Saturday, December 30, 2006

overheard at the wreck room

proof positive that rockarall crowds ain't what they usedta be:

so the bar is fuckin' _slammed_, carl and billy have been running their asses off since nine o'clock, and it's three deep when this dipshit comes up and wants to order a drink.

dipshit: hey. hey! HEY! HEY!!!

carl: fuck you!

dipshit: hey, maaan, what's your attitood about?

carl: i don't like fucking getting yelled at!

dipshit: is there like a manager around here someplace?

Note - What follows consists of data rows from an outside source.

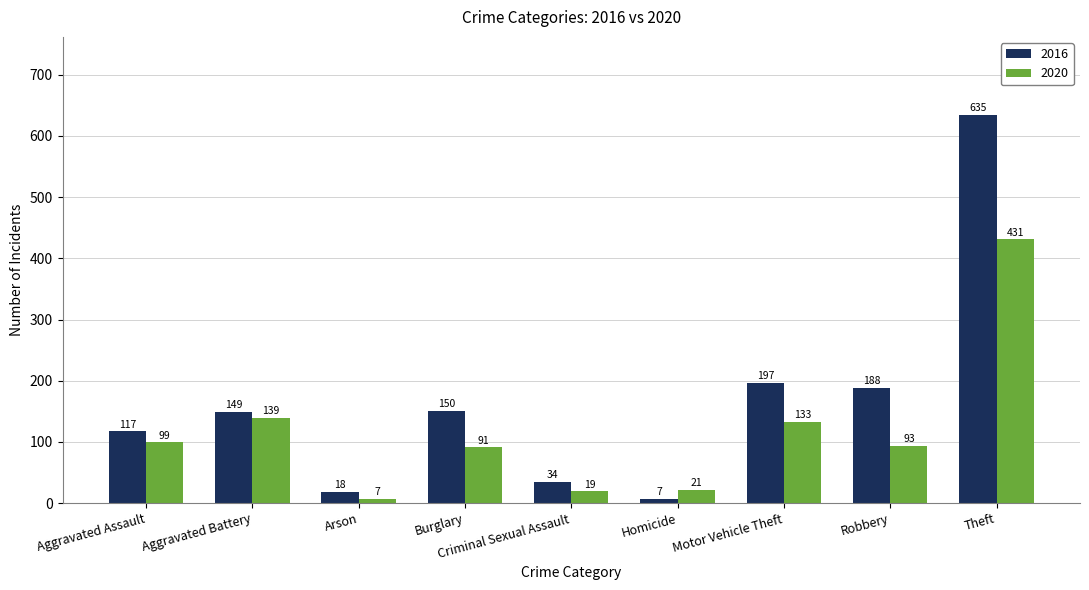

Where is 2020 nearest to the value 219?

Aggravated Battery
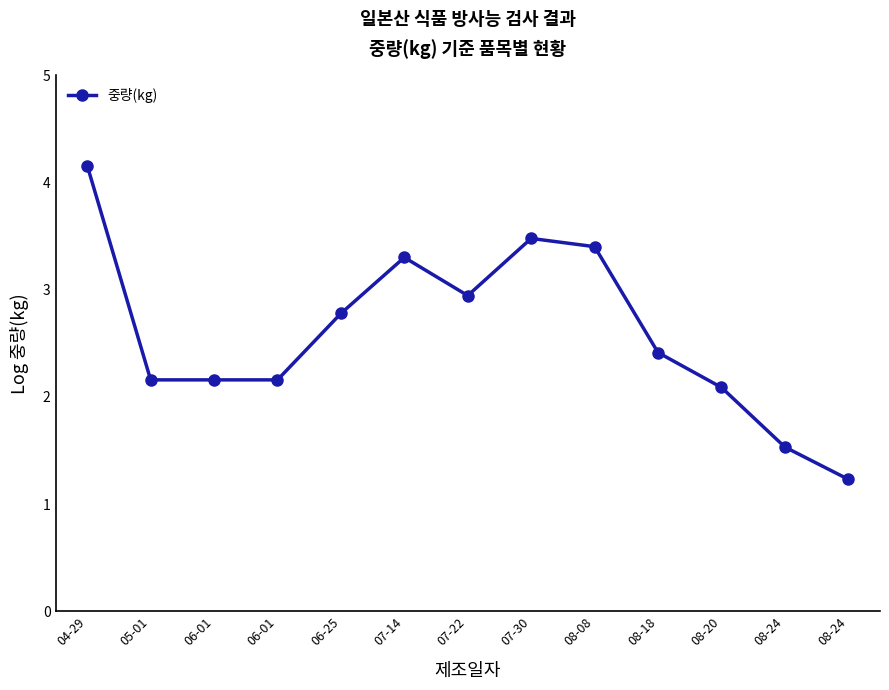

What is the sum of all values?

33.8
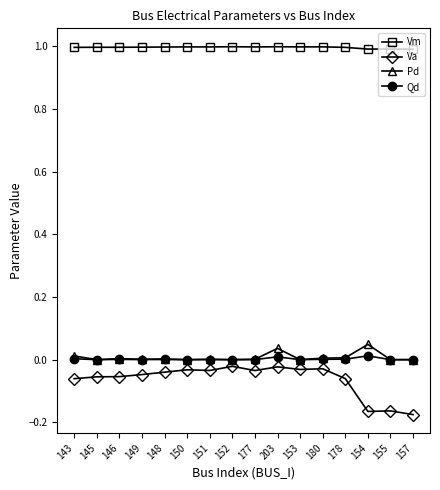

True or false: Pd has a value of 0.0 at 152.

True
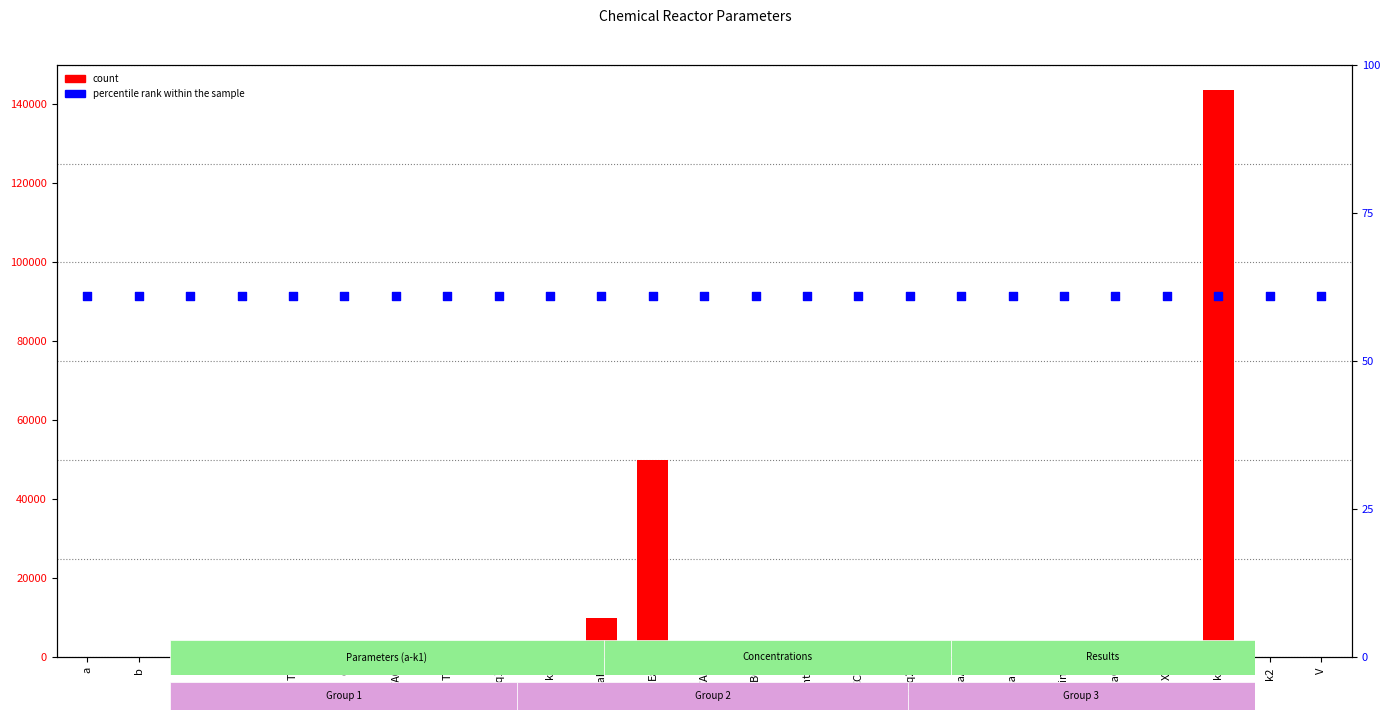

Which series reaches the minimum Y coordinate?

count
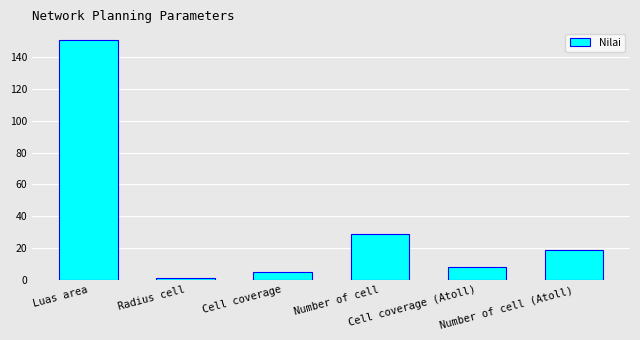

Reading left to right, extract all data points from this chart.

Luas area=150.5	Radius cell=1.0	Cell coverage=5.2	Number of cell=29.0	Cell coverage (Atoll)=8.0	Number of cell (Atoll)=18.8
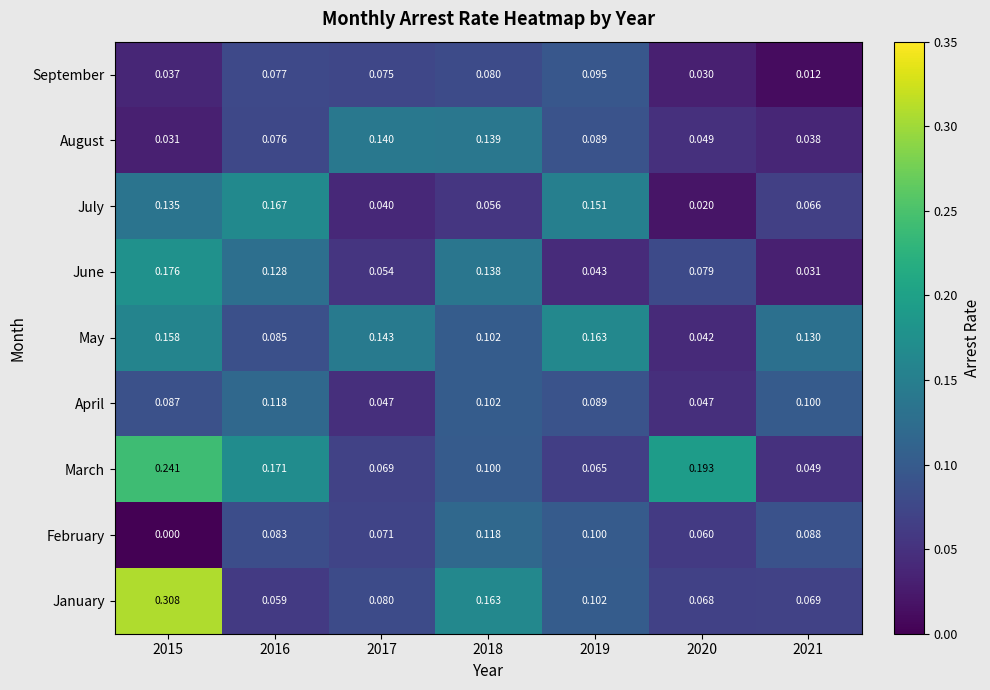

Is the value of May at 2016 greater than the value of March at 2021?

Yes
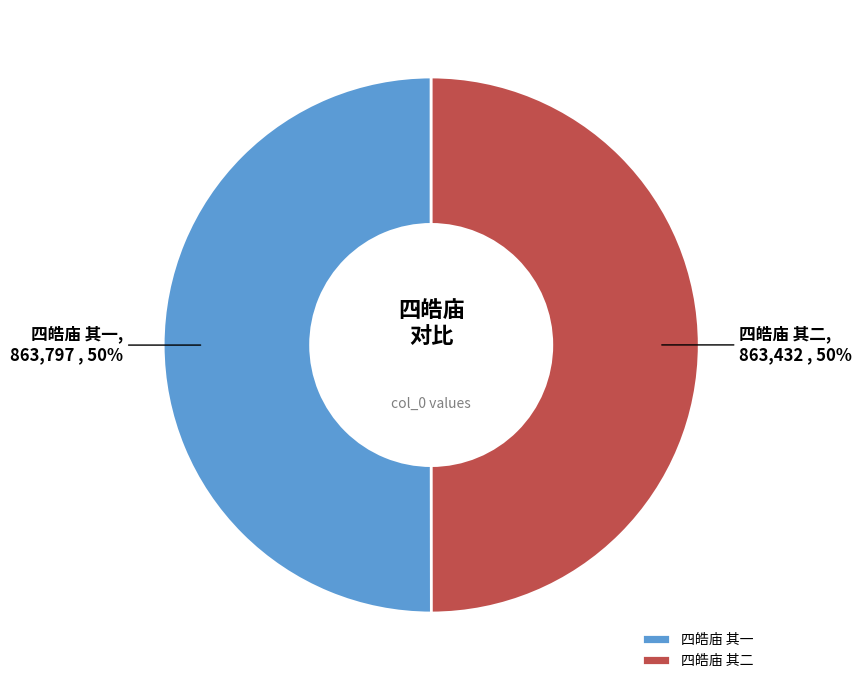

Is the sum of 四皓庙 其二 and 四皓庙 其一 greater than half?

Yes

carl: I'M THE MOTHERFUCKING MANAGER!

dipshit (deflated): oh.

after he finishes taking care of his other customers, carl goes over and takes the kid's order, but jayzus! little dude, here's the deal: there's no "why, i'll have your job!" in rockaroll. especially when you're talking to the man (or one of 'em, at least) who built the house that you're standing in. take your bullshit-ass sense of entitlement (like certain musos who've decided that they and however many of their friends they wanna bring, even if they're not playing, don't evereverever have to pay cover and aren't afraid to give the door girl shit about it, because other musicians don't need to get paid and being rude to the hired help is s-o-o-o fucking cool) down the road to bennigans, or better yet, just stay home, put on your rockaroll clothes, look at yourself in the mirror and jerk off. interacting with other humans is a futile path. forget i mentioned it. end of cranky old-man rant. where are my khakis? where's my shotgun?